The second part is a critique and defense (in different respects) of the enterprise of finance in light of Catholic Social Teaching, with the sources of which the author shows a good familiarity. It is clear that he is no rugged individualist who promotes a specious “free-market capitalism” ; rather, he points to how finance becomes a destructive force when it is detached from human values, Christian virtues, and an explicit orientation to the common good of the society, which ought to delimit and direct all activities, including financial ones. Instead of leaving this description at a level of unobjectionable but useless generality, de Lauzun furnishes examples drawn from his experience as a CEO and financial practitioner.

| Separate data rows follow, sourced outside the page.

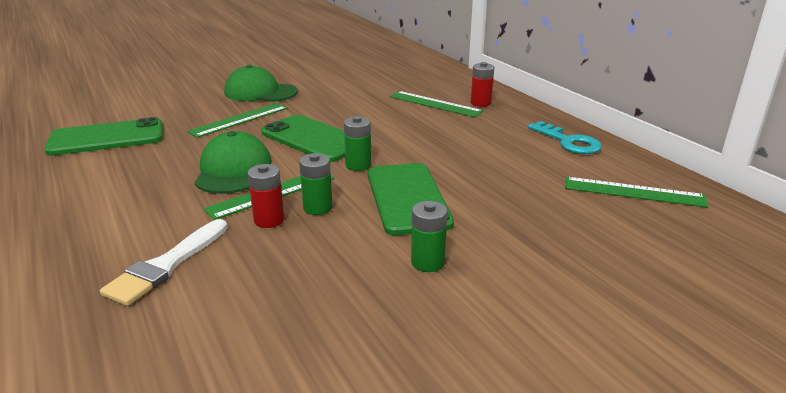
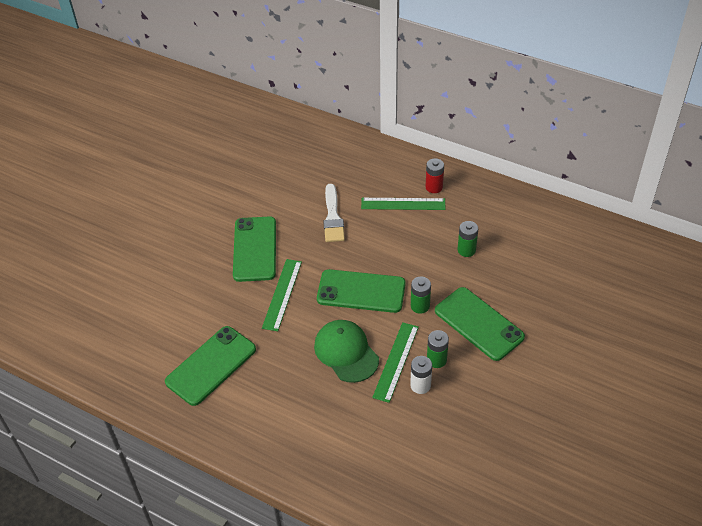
camera: 30 degrees left, 20 degrees up
white brush [100,219,228,306] -> white brush moved to [323,184,345,242]
green cap [224,65,298,102] -> green phone [233,216,276,282]
red battery [247,164,284,228] -> white battery [410,356,432,394]
green battery [411,201,447,272] -> green battery moved to [458,221,478,257]
turquoise key [528,121,602,154] -> none
green ruler [565,177,709,208] -> none

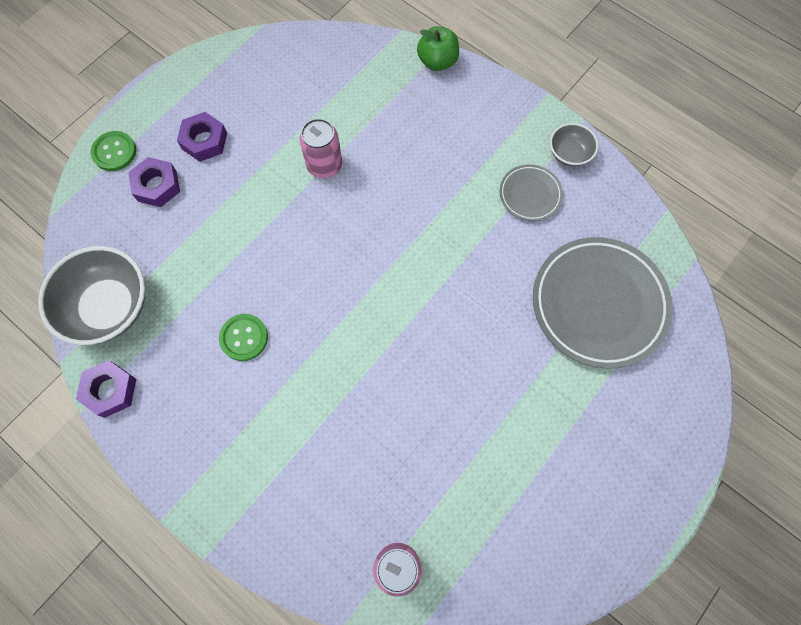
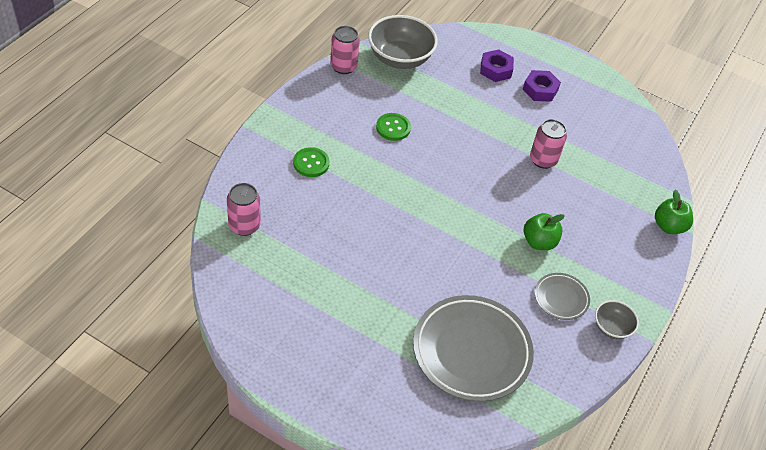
camera: 75 degrees right, 20 degrees down
purple nut [76,360,136,418] -> pink can [330,26,360,74]
green button [91,131,136,171] -> green button moved to [293,147,330,177]
none -> green apple [524,213,565,250]

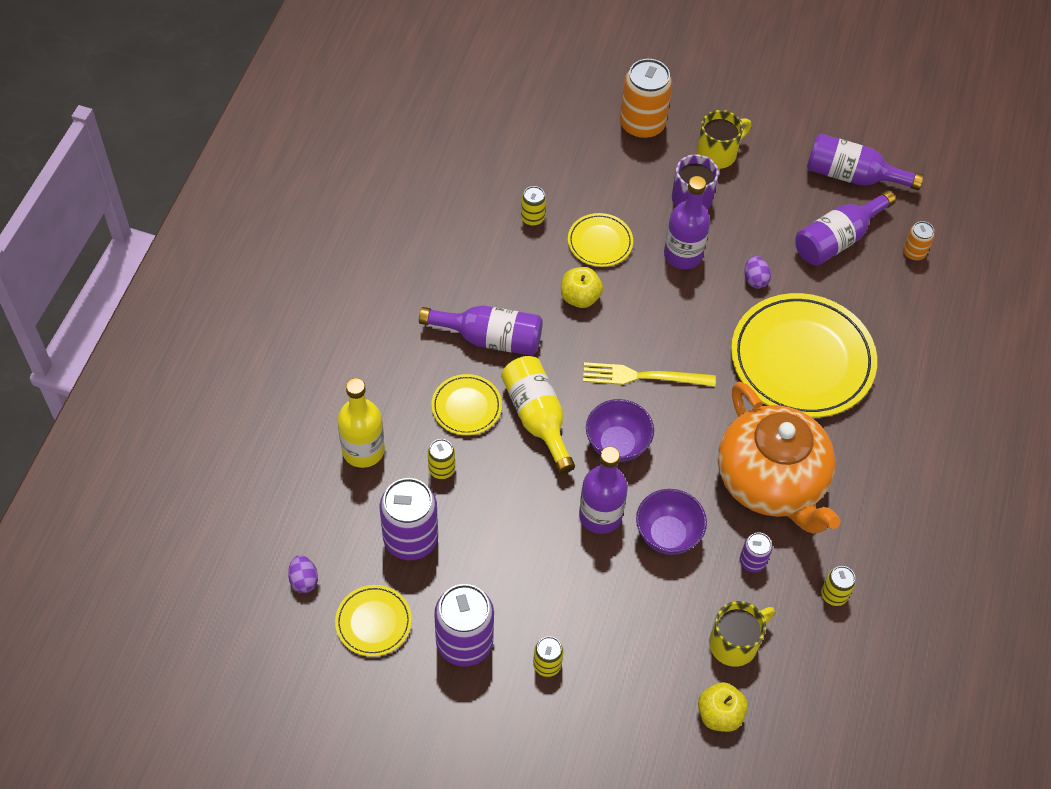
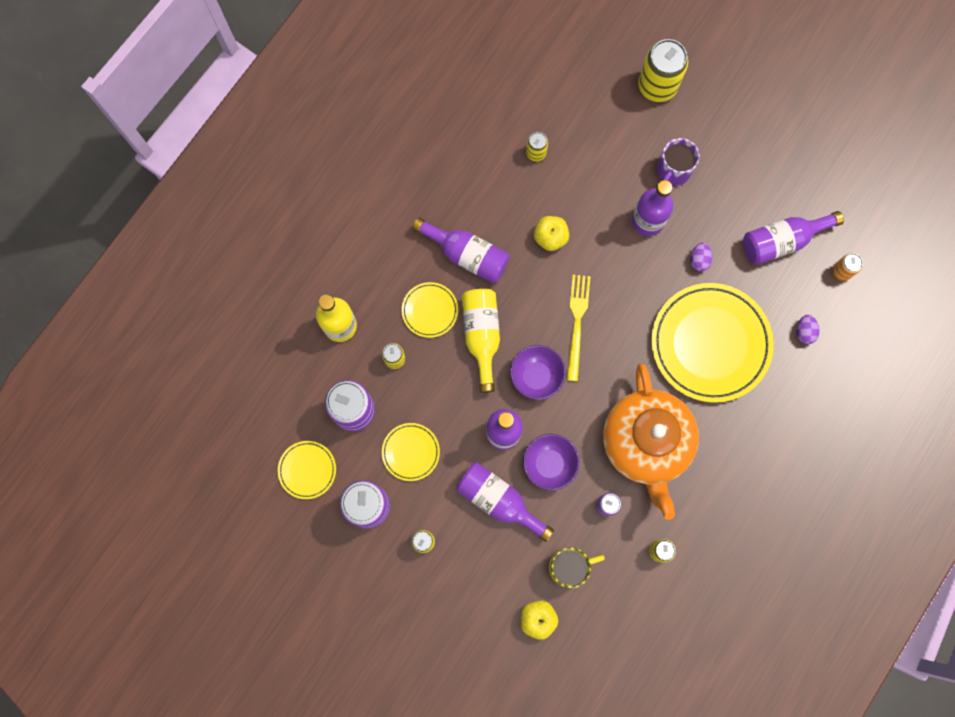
camera: 20 degrees right, 20 degrees up
purple egg [288,555,318,593] -> purple egg moved to [797,315,820,344]
yellow plate [568,213,633,267] -> yellow plate moved to [382,423,440,481]
yellow fork [583,362,716,387] -> yellow fork turned 75 degrees clockwise [567,275,590,381]
orange can [620,59,672,139] -> yellow can [638,39,688,102]
yellow mug [696,110,752,169] -> none
purple bottle [807,134,924,190] -> purple bottle moved to [456,462,554,542]

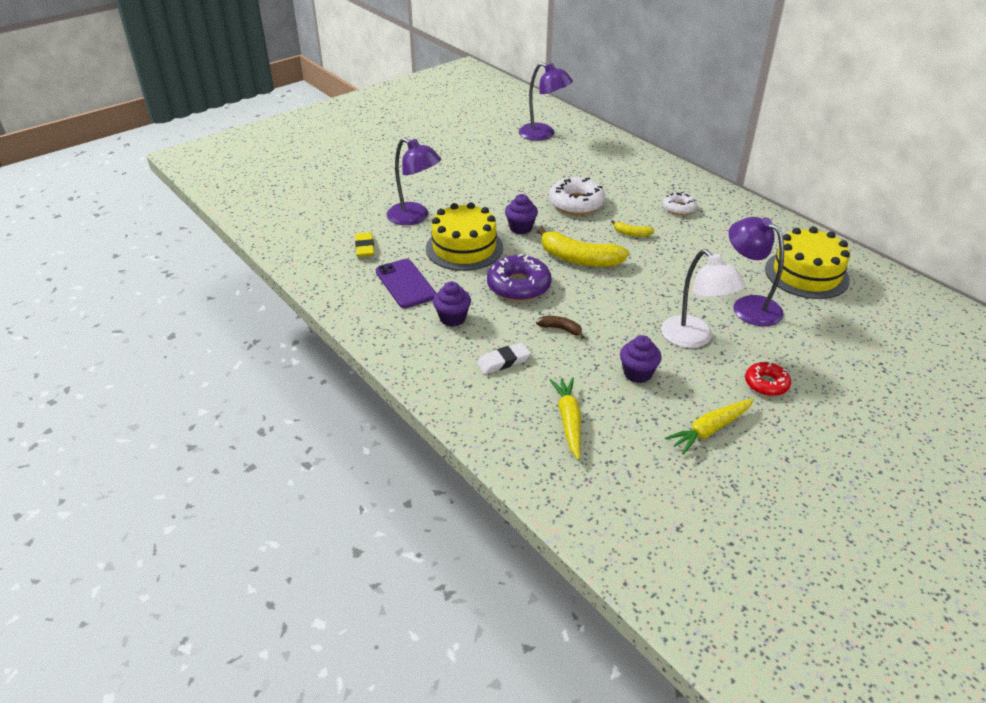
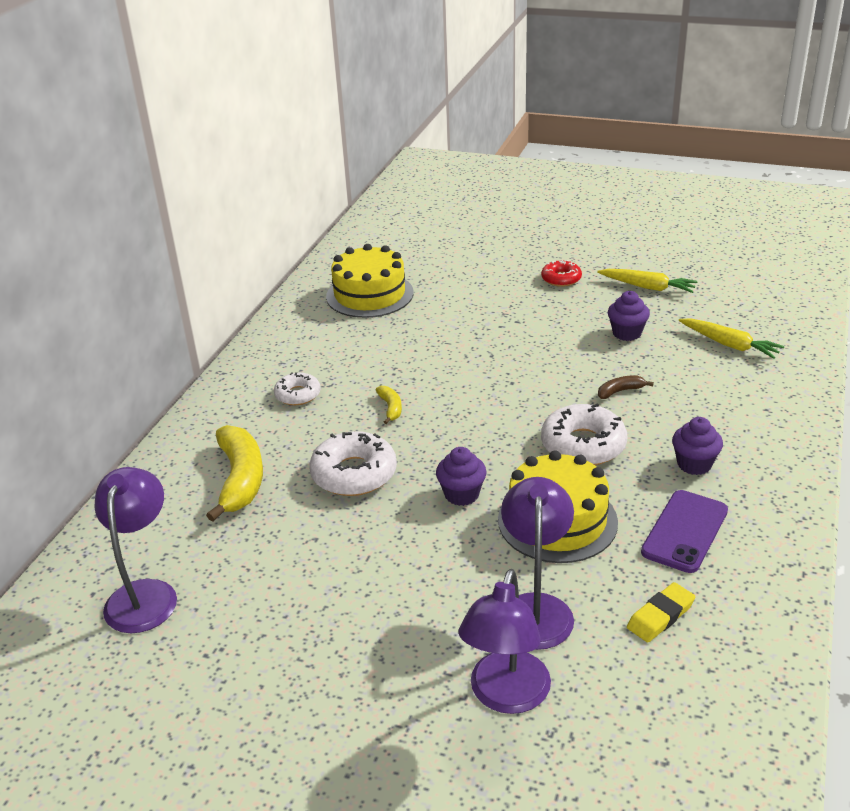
camera: 120 degrees left, 5 degrees down
white eraser [477,343,531,374] -> none
purple donut [487,254,552,301] -> white donut [541,404,627,465]
brown banana [536,316,584,339] -> brown banana turned 75 degrees clockwise [598,375,654,399]
yellow banana [537,227,629,267] -> yellow banana moved to [206,425,263,522]
yellow carrot [550,378,581,460] -> yellow carrot turned 105 degrees counterclockwise [679,318,784,359]
white lamp [661,249,745,348] -> none
purple lamp [729,217,784,326] -> purple lamp moved to [458,569,551,714]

It is perhaps this vibrant quality of realism, this combination of carefully thought-through doctrine and hands-on business sense, that makes this book stand out in the literature of Catholic Social Teaching with which I am familiar. De Lauzun does not dismiss the critique of capitalism offered by personalists and socialists, which he ably recounts, but tries to show that a business and finance economy does not necessarily conflict with the good of persons or of society as a whole ; on the contrary, in its normal operation, it furnishes conditions of human flourishing. The author does not dispute that markets must be regulated and that a strong juridical framework is necessary in order to avoid, or at least limit, exploitation, manipulation, and social chaos.
Distributists would no doubt find much to object to in this book, but I would still recommend it to them, for the simple reason that De Lauzun is a highly intelligent interlocutor and in fact deeply attuned to the concerns of Catholic Social Teaching. He makes no attempt to downplay the causal role of Christian moral commitment and just laws in the beneficial functioning of any economy."